There were a lot of involvement. There was no
reluctance to engage with art or artists. We never called the artists clients
and artists never called us the same in turn. Artists and art critics never
looked at the art buyers and collectors as potential clients. Everyone was a
part of the general ecosystem of art.
What has brought all the difference, I thought?
Is it money market? Money is a reality and so is the
market. They are interlinked. However, that couldn’t be the sole reason for this
change in attitude of the youngsters. Somewhere down the line, devaluation of
the artistic/creative engagement between the artists and writers has happened,
I realize. Now they belong to different continents. Artists talk to artists;
there too successful artists talk to successful artists and the struggling ones
talk to their counterparts. If at all the financially successful artists talk
to the still struggling ones they patronize them immensely.
Art critics also have lost their integrity, boldness
and patience.

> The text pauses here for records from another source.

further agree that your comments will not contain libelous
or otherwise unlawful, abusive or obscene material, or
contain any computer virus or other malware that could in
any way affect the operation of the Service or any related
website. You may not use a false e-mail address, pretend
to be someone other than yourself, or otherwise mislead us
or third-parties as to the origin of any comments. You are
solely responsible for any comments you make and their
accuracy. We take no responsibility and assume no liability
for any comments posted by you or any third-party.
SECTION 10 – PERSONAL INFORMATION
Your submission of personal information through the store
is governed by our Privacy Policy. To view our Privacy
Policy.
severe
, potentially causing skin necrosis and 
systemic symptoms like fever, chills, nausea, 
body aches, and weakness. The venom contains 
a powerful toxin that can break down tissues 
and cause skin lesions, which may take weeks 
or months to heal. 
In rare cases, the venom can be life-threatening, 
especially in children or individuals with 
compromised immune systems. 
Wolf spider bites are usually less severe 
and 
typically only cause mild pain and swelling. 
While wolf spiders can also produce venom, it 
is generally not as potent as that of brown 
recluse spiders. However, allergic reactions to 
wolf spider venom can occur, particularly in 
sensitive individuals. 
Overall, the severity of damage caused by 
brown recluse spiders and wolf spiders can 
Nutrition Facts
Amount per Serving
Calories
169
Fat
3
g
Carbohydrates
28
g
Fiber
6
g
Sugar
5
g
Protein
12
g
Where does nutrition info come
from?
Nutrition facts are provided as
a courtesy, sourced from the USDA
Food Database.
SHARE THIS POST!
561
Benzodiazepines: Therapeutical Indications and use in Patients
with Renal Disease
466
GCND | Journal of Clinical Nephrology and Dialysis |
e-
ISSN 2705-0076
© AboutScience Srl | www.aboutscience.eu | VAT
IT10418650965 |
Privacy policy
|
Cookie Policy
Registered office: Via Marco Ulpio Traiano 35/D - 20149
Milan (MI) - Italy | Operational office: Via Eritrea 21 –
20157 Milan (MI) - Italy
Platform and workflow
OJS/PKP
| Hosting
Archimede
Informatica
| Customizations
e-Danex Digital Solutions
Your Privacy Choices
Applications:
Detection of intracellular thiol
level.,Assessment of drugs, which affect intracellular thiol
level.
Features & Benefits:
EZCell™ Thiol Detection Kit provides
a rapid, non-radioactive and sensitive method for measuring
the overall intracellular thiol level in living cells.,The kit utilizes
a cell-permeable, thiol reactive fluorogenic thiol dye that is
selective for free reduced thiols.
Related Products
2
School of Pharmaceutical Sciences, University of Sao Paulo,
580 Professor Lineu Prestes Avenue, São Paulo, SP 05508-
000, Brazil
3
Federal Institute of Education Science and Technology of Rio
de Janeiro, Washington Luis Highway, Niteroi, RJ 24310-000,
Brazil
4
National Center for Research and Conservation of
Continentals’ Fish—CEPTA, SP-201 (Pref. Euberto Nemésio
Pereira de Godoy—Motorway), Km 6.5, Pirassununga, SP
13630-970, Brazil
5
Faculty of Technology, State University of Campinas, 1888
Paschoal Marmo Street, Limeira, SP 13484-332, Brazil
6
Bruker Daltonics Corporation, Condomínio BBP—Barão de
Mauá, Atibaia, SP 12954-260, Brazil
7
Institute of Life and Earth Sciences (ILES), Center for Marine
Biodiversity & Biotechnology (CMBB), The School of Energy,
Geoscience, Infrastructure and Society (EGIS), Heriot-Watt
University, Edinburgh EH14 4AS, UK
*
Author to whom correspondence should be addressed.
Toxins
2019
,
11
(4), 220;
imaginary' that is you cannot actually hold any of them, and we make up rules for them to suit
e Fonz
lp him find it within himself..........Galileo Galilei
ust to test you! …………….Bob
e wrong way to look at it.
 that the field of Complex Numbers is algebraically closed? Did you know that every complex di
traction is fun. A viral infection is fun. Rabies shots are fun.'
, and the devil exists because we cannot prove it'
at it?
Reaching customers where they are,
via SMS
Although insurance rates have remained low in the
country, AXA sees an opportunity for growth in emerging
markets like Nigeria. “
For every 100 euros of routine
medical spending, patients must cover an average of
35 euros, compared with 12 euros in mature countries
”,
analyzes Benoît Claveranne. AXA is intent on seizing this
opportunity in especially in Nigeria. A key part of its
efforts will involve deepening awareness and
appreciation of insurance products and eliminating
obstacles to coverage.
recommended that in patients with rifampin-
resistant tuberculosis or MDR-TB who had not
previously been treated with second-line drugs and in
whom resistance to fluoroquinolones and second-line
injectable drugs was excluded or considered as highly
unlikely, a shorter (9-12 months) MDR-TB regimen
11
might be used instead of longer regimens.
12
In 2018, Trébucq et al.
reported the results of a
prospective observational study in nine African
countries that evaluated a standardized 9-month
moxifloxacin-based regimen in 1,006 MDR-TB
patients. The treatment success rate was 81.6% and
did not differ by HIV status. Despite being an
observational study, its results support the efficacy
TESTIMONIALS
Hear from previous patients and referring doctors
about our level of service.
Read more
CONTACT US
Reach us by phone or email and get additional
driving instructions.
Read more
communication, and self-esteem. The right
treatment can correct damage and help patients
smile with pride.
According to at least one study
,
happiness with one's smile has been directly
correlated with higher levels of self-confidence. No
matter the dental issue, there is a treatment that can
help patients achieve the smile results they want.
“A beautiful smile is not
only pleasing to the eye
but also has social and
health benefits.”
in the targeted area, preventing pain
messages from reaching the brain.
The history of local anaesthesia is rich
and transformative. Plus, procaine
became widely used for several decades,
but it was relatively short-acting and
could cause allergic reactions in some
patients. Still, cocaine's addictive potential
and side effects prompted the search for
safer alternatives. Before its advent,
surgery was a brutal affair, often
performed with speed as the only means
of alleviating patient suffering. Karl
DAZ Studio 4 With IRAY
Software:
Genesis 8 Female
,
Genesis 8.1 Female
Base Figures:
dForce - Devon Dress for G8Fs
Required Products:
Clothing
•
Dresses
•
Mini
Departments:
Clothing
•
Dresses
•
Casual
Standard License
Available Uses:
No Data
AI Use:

They all want to be in the bandwagon and make money. True,
everyone needs money in an environment where money speaks. But there is no direct
connection between art, aesthetics and money. The monetary part comes when the
work of art enters the market. Till a work enters the market and attract buyers
for its intrinsic values, it is just a canvas with some colors (or any other
medium). Medium is message, said Marshall MacLuhan. Now medium is massage also.
Many artists make use of the intrinsic quality of the medium a virtue and eke
meaning out of it.
There is no problem in it either. Art critics somehow
fails to see it. They want to say good things about the artist and leave art
behind or aside. Most often, if you look at the reports on art, it is more
about the artist than the art in question. Somewhere even the art writers and
critics have compromised. So they could talk about artists as clients.
May be the lady who talked to me was more truthful than
the pretentious art critics. She, for the lack of other words talked about the
artists as clients. But art critics, even after having all those words at their
disposal, still call their clients artists!